In reading the Ra materials, I am struck that a basic question has not been asked. Ra seems to divide people into two camps, those who serve the self and those who serve others. This seems extremely simplistic to me, and antithetical to the harmonization of both extremes that occurs in the All. Adopting one of these extreme polarities is also antithetical to its own proscribed aims. For example, lets take a person who Ra would characterize as a negative path, service to self type. Most people like being admired and loved. It is a wonderful pleasure to feel that from others. Most people like having families and friends who love and are loyal to them. You cant be admired and loved for long however, if you are purely selfish and do nothing to benefit others. You will not have lovers, allies, friends, or family who are loyal to you, and you will not have people who will help you seek and achieve the power and joy you want, unless you are loyal to them and provide them value in kind. The most successful rulers are at least somewhat good ones as far as their subjects are concerned, because they have fewer enemies and more allies. Tyrants usually dont last, and it does not achieve the goal of serving oneself if you put yourself in a position where you will be exterminated and your bloodline erased because you have acted in ways deemed horrible by others. Out of pure self interest, it often benefits one to do good to others.
If your primary concern is serving others, you also have far more capability to do good for others if you first obtain power, which requires a strong ego. You also cannot love and serve everyone equally and still do right by your own family. You should care about your child’s success, and not the success of your child’s bully. Your financial resources should be used to advance your own kids, and not poor strangers in some other land. If you do not make this distinction, you are damaging your child, and being disloyal to that “other,” and are not serving them at all. The same in any relationship. To serve others in the most intense, passionate, loyal, and beneficial way, they have to be prioritized other the rest of humanity. A powerless, lukewarm peasant who only wants to serve others, but has no power because he has no self-ambition, doesnt do any good for anyone. A man with a love of power and his own ego can often do immense good if his self love and ego is connected to a moral bearing. The service to others ethic as elucidated in the law of one is often expressed by fanatical Christians, in the way they forgive and love their enemies. We have all heard stories of the Christian who forgives the man who raped and murdered their child and visits them in prison. Some would consider this a self sacrificing, saintly act, and a recognition of the All even in the rapist/murderer. I would consider it a gross act of betrayal and disservice to the dead kid and your other children, who you have failed miserably. The All created the world to differentiate and ultimately experience pleasure. This means doing for oneself and those closest to one first, and perhaps doing good for the greater whole secondarily. Both aims require strength and power to achieve. And loving that strength and power does not make one purely selfish. Likewise being self debasing and weak, with a lukewarm love for everyone, with no preference to those close to you, with a complete disregard for power, doesnt serve anyone else at all. The whole thing is very twisted and simplistic.

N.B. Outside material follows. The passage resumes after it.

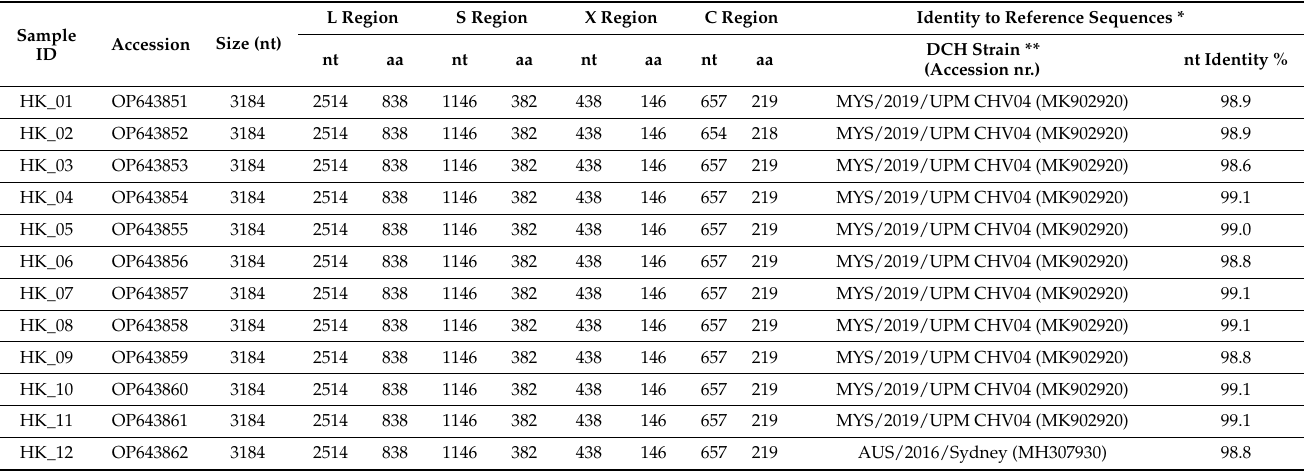
Table 3. Genomic features of complete genomes of the domestic cat hepadnavirus (DCH) strains sequenced in this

Truly successful people, who achieve the most both for themselves and/or others, usually have a balance of the two polarities. They have a lust for power, wealth, and recognition, and yet they achieve it through moral aims, and when possible, extend the work they do on behalf of themselves and their families to the greater whole, but not at the expense of their own. This path achieves the greatest service to self, and the greatest service to others, and for many is the most fulfilling. To say that such a person trying to achieve that balance is not sufficiently “polarized” to advance spiritually, doesnt seem correct. It seems to me to be little more than a repackaging of the Christian dichotomy between the self debasing slave morality of the Christian, juxtaposed with the entirely selfish evil bearing of the satanic elite. Real morality exists, and is a way to serve oneself and others and the same time. For a man on a more balanced spiritual path, there is both a time to heal and a time to kill. It depends on context. Serving oneself and serving others do not have to be polarized opposites, and it seems to me that usually both aims are realized best when harmonized.